## Get Started: A Quick Example
Here is a simple time series example with GluonTS for predicting Twitter volume with DeepAR.

In [None]:
!pip install gluonts

In [4]:
from gluonts.dataset import common
from gluonts.model import deepar
from gluonts.mx.trainer import Trainer

Import direct historical TS dataset. This simple example illustrates how to train a model from GluonTS on some data, and then use it to make predictions. As a first step, we need to collect some data: in this example we will use the volume of tweets mentioning the AMZN ticker symbol.

In [12]:
import pandas as pd
url = "https://raw.githubusercontent.com/numenta/NAB/master/data/realTweets/Twitter_volume_AMZN.csv"
df = pd.read_csv(url, header=0, index_col=0)

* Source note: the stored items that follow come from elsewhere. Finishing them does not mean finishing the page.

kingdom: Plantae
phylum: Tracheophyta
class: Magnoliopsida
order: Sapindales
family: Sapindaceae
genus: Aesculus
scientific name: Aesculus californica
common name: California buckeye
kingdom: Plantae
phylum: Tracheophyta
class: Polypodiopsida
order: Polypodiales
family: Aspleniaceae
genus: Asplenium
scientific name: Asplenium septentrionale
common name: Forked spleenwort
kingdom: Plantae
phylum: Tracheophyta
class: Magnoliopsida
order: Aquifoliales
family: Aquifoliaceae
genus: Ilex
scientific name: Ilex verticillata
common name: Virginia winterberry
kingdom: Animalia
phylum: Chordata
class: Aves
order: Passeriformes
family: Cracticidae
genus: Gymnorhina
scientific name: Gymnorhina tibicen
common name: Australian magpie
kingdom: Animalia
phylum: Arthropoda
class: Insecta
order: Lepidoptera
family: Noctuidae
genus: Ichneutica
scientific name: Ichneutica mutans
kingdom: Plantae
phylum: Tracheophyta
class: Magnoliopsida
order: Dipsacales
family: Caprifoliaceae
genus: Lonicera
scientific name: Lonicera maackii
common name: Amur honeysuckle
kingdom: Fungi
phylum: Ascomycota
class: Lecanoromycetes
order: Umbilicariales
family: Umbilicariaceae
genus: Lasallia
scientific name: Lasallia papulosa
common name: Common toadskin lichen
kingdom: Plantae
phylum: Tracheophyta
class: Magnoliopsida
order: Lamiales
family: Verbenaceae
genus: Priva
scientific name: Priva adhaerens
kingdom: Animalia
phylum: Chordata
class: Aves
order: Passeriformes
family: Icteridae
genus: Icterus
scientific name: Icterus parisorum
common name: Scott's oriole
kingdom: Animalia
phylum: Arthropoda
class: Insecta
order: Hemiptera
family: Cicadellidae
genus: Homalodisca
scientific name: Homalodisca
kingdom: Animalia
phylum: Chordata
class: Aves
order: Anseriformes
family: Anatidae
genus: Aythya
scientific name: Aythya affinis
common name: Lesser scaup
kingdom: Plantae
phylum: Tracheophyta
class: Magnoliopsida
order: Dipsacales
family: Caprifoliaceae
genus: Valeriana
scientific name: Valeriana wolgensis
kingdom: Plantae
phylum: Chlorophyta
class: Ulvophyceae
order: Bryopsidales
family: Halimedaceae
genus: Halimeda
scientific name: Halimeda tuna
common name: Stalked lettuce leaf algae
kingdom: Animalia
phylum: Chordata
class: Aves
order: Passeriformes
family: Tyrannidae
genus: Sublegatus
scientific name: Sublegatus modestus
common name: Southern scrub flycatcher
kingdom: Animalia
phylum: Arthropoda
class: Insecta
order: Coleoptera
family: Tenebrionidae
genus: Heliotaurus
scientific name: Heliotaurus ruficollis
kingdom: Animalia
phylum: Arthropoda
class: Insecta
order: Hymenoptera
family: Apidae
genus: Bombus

The first 100 data points look like follows:

In [None]:
import matplotlib.pyplot as plt
df[:100].plot(linewidth=2)
plt.grid(which='both')
plt.show()

In [None]:
df.head(3)

Notice in the output above there are 2 columns of data:

1. The Timestamp

2. A Value

In [None]:
df.describe()

We can now prepare a training dataset for our model to train on. Datasets in GluonTS are essentially iterable collections of dictionaries: each dictionary represents a time series with possibly associated features. For this example, we only have one entry, specified by the "start" field which is the timestamp of the first datapoint, and the "target" field containing time series data. For training, we will use data up to midnight on April 5th, 2015.

In [18]:
from gluonts.dataset.common import ListDataset
training_data = ListDataset(
    [{"start": df.index[0], "target": df.value[:"2015-04-05 00:00:00"]}],
    freq = "5min"
)

Now let's train a TS predictor using a gluonTS built-in algorithm DeepAR. During training, useful information about the progress will be displayed. To get a full overview of the available options, please refer to the documentation of DeepAREstimator (or other estimators) and Trainer.

In [None]:
%%time
estimator = deepar.DeepAREstimator(
    freq="5min", prediction_length=12, trainer=Trainer(epochs=10))
predictor = estimator.train(training_data=data)

In [21]:
prediction = next(predictor.predict(data))
print(prediction.mean)

[51.085243 46.408974 43.886646 40.543427 40.621094 44.599693 43.75963
 41.93263  41.916447 43.223125 45.60345  44.41809 ]


In [None]:
prediction.plot(output_file='graph.png')

We're now ready to make predictions: we will forecast the hour following the midnight on April 15th, 2015.

In [None]:
test_data = ListDataset(
    [{"start": df.index[0], "target": df.value[:"2015-04-15 00:00:00"]}],
    freq = "5min"
)

from gluonts.dataset.util import to_pandas

for test_entry, forecast in zip(test_data, predictor.predict(test_data)):
    to_pandas(test_entry)[-60:].plot(linewidth=2)
    forecast.plot(color='g', prediction_intervals=[50.0, 90.0])
plt.grid(which='both')

Note that the forecast is displayed in terms of a probability distribution: the shaded areas represent the 50% and 90% prediction intervals, respectively, centered around the median (dark green line).